BTC FPGA Miner Challenge -- Best Hashrate, Lowest power per hash

  • Stare: Pending
  • Premiu: $840
  • Intrări primite: 0

Panoul public de clarificare

  • TotallyLost
    Titularul concursului
    • acum 11 luni

    "Do or do not. There is no try" said Yoda's character ... the foundation for success in all walks of life.

    67 entries, none have posted the REQUIRED open source github link as their contest graphic, with at least basic required functionality, which was required as a minimum for entry.
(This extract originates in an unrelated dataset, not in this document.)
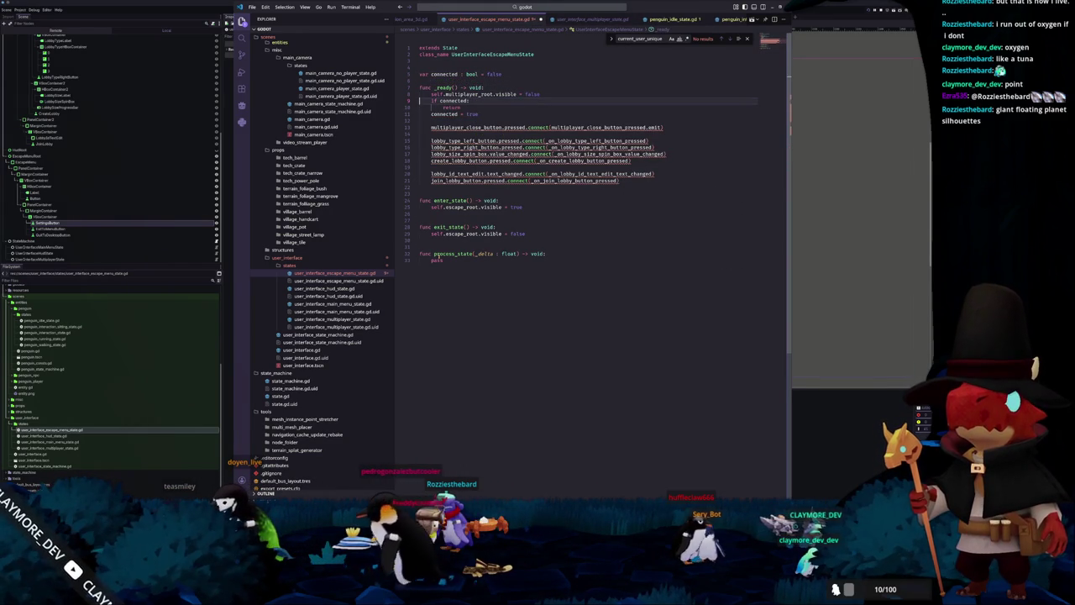
pyautogui.press('Up')
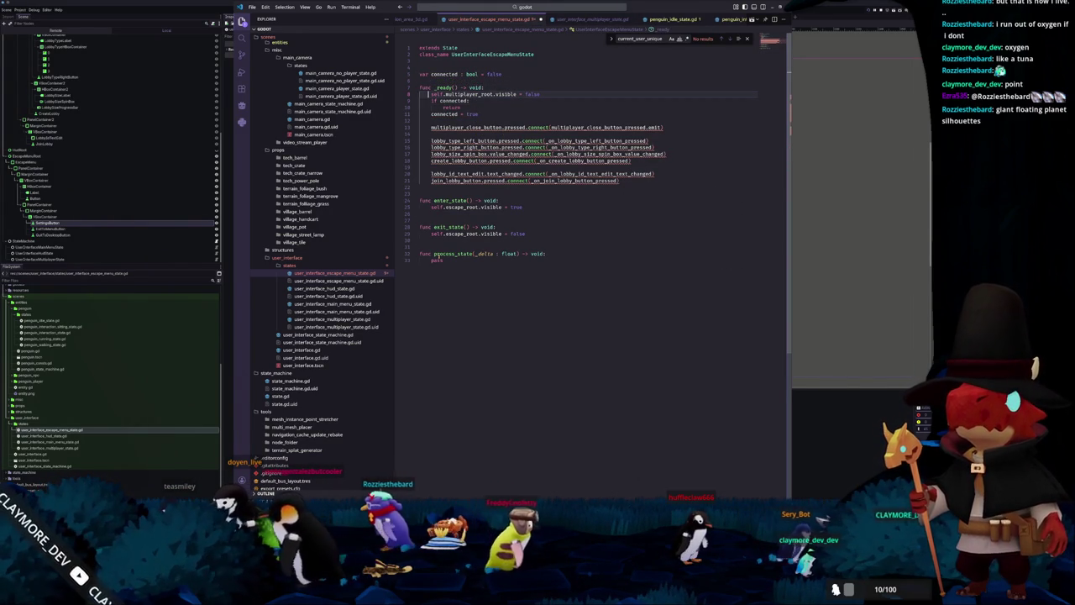
pyautogui.write('escape')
    I'm really disappointed that $840 is not enough for someone to port and optimize the existing FPGA mining software for the XC7Z010, 10M08, and GW1NR-9 devices. A task that should be achievable in less than a week's work, or a couple days for a skilled college student with reconfigurable computing skills.

    Yet one person offered to hire someone to do the work, if I awarded them the contest. My reply: You are welcome to submit your open source github solution to the contest, and will be awarded the prize if it's the best.

    Suggestions?

    • acum 11 luni
    1. TotallyLost
      Titularul concursului
      • acum 11 luni

      Dear John Lawrence B,

      I hope this message finds you well. I am writing to offer you a solution for your contest. I would like to propose an alternative approach.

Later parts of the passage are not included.